Common Mistakes Related to “Partnership Audit Rules”

  • Forgetting to elect out: Assuming a small business is automatically exempt from centralized audits. You must actively elect out every single year on your tax return if you qualify.
  • Failing to designate a representative: If you don’t name a Partnership Representative, the IRS can appoint one for you, taking control out of your hands.
  • Outdated partnership agreements: Operating with an old operating agreement that doesn’t detail how the partners will handle a centralized audit tax bill or whether a push-out election is required.
  • Misunderstanding the financial risk: Buying into an existing partnership without realizing you could be financially impacted by an IRS audit covering years before you even joined.

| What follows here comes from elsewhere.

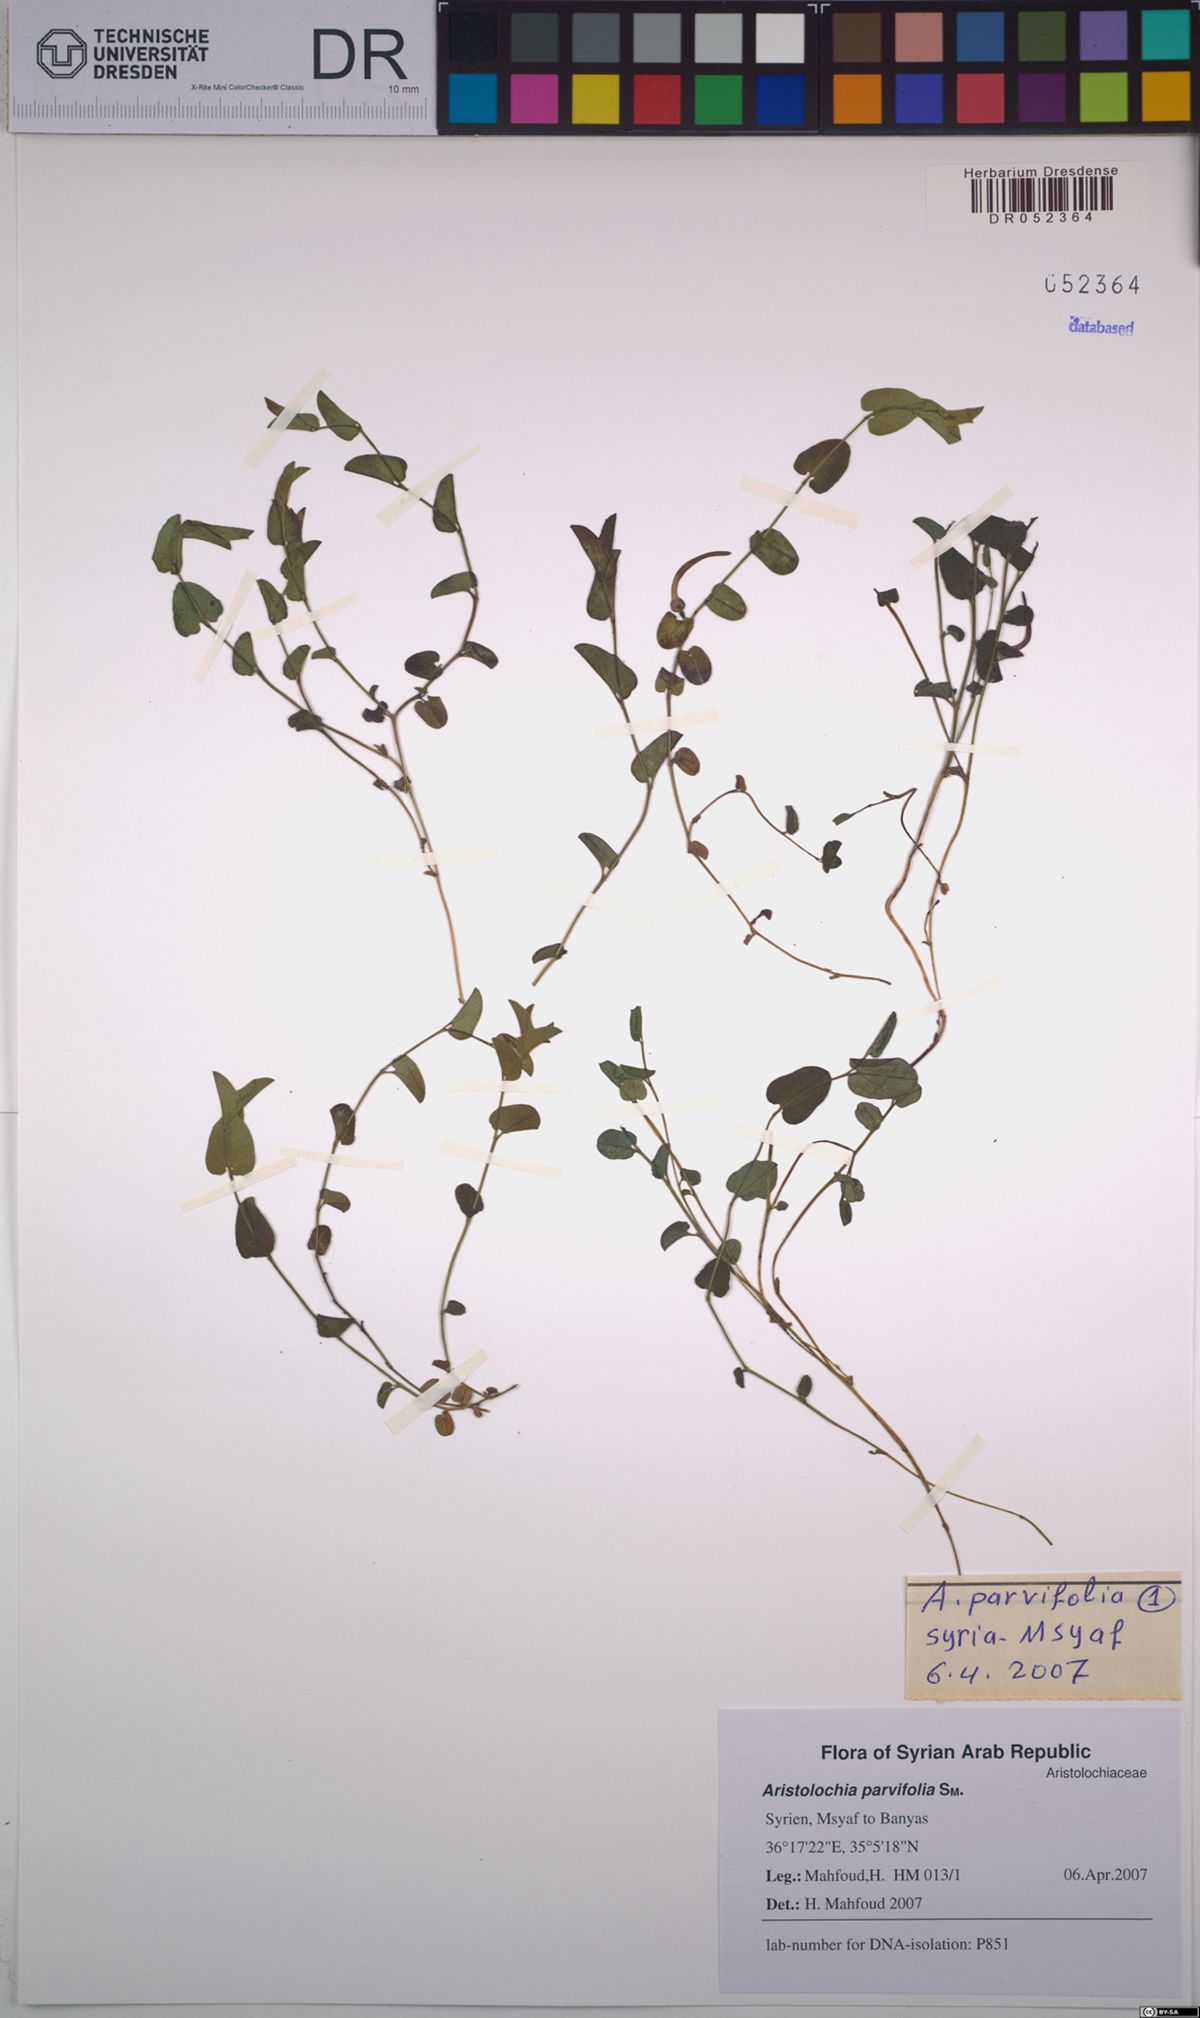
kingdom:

Forms Related to “Partnership Audit Rules”

  • Form 1065 (U.S. Return of Partnership Income): This is the main annual return where partnerships designate their Partnership Representative and where eligible small partnerships can make the election to opt out of the centralized audit rules.
  • Form 8988 (Election for Alternative to Payment of the Imputed Underpayment): The form used if the partnership decides to use the “push-out” election to pass the tax bill to the partners.
  • Form 8980 (Partnership Request for Modification of Imputed Underpayment): Used by the partnership to request a reduction in the tax bill calculated by the IRS during the audit.

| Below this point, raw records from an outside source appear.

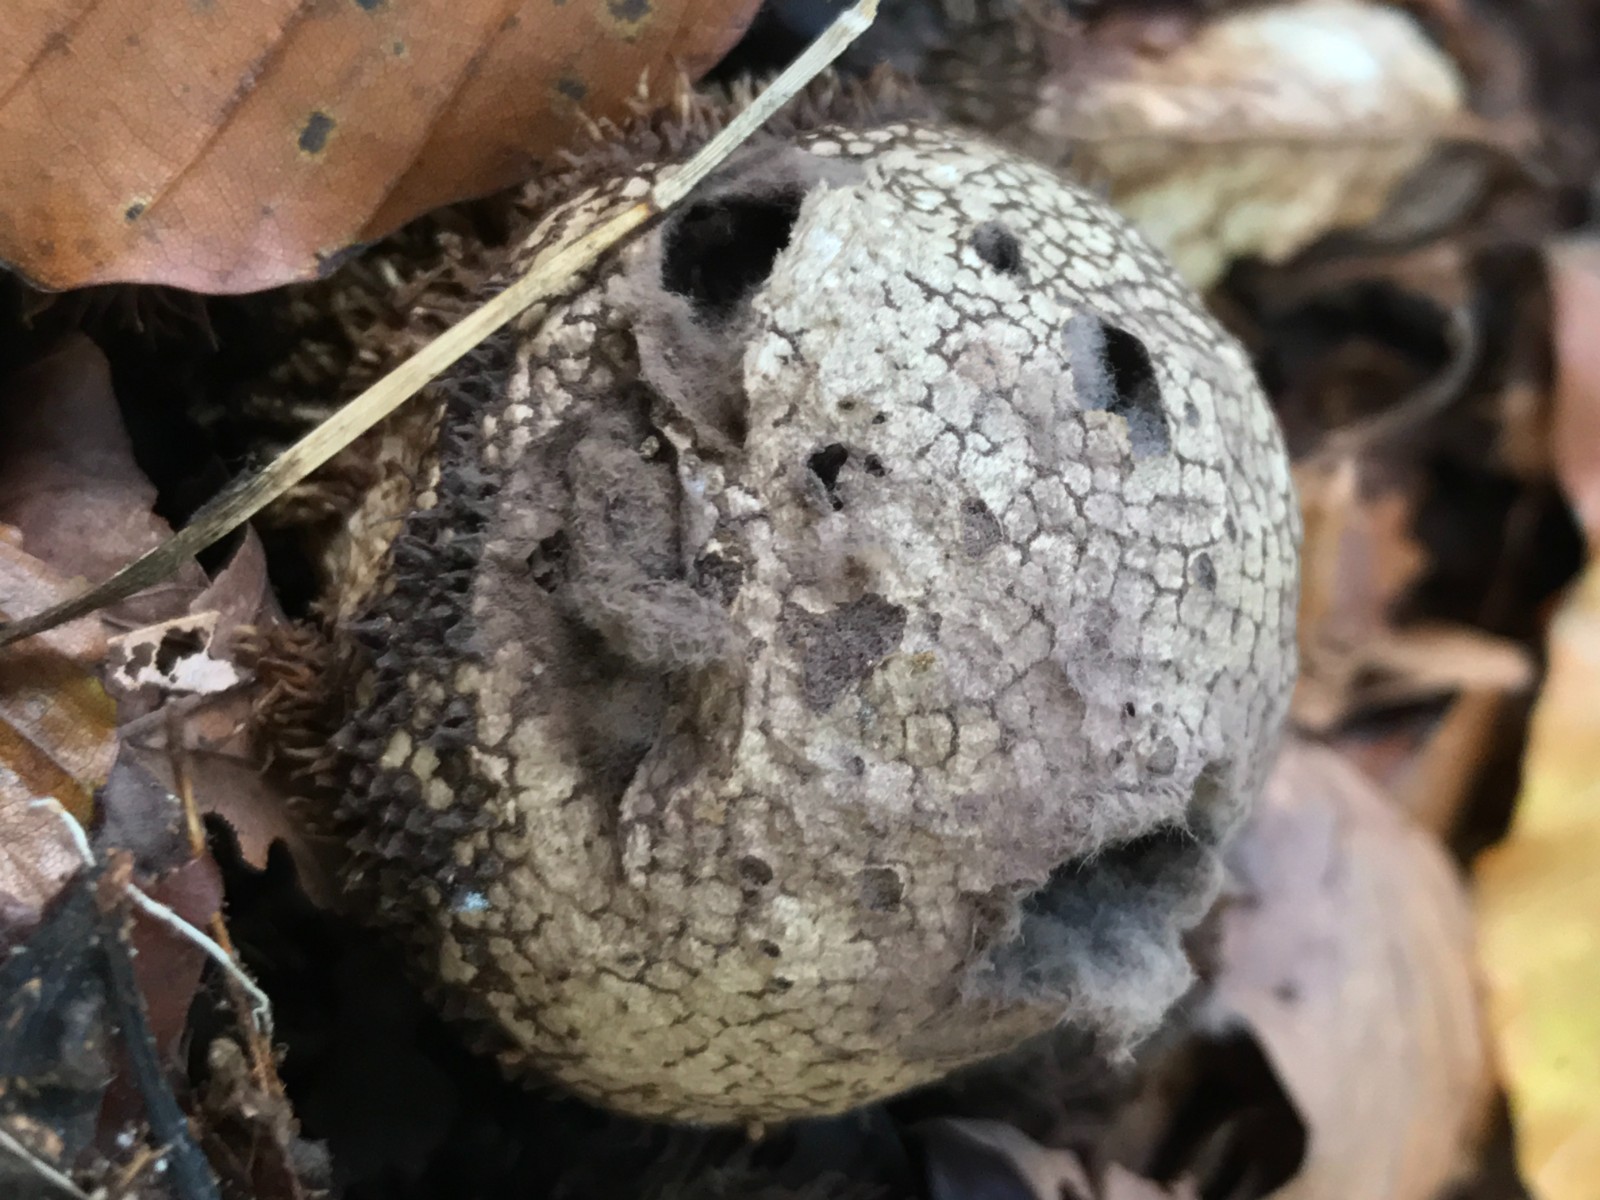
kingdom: Fungi
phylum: Basidiomycota
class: Agaricomycetes
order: Agaricales
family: Lycoperdaceae
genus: Lycoperdon
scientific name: Lycoperdon echinatum
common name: pindsvine-støvbold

“Partnership Audit Rules” vs. Related Terms

  • Partnership Representative vs. Tax Matters Partner: “Tax Matters Partner” is an outdated term from the old audit rules. A “Partnership Representative” is the modern equivalent, but they have much more power to legally bind the partnership without getting approval from the other partners.
  • Partnership Audit vs. Individual Audit: An individual audit examines a taxpayer’s personal Form 1040. A partnership audit under these rules examines the business’s Form 1065 and handles adjustments at the business entity level.

Related Glossary Terms

FAQs About “Partnership Audit Rules”

Can my small business opt out of these audit rules?
Yes, if your partnership has 100 or fewer partners and all partners are eligible entities (like individuals, C corporations, or estates), you can opt out. However, you must make this election every year when filing your tax return.

Who can be a Partnership Representative?
Almost anyone with a substantial presence in the United States. Unlike the old rules, the Partnership Representative does not actually have to be a partner in the business. It can be a trusted CPA, attorney, or employee.

What is an imputed underpayment?
It is the official term for the tax bill the IRS calculates against the partnership during a centralized audit. It includes the tax on the unrecorded income, plus applicable penalties and interest.

Will the IRS notify me individually if my partnership is audited?
No. Under the centralized rules, the IRS is only required to notify the partnership and the Partnership Representative. It is up to the Representative to keep the individual partners informed.

Final Takeaway

The centralized partnership audit rules were designed to make it easier for the IRS to audit multi-member businesses by dealing with the entity as a whole rather than chasing down individual partners. While it simplifies the process for the government, it requires business owners to be highly proactive. Partnerships must carefully choose a trustworthy Partnership Representative and update their operating agreements to clearly define who pays for tax mistakes discovered years down the road.


Disclaimer: This article is for general educational purposes only and should not be considered tax, legal, or financial advice. Tax rules, rates, limits, and thresholds can change annually, and you should verify them for the current tax year. Your situation may be different. Consider consulting a qualified tax professional before making tax decisions.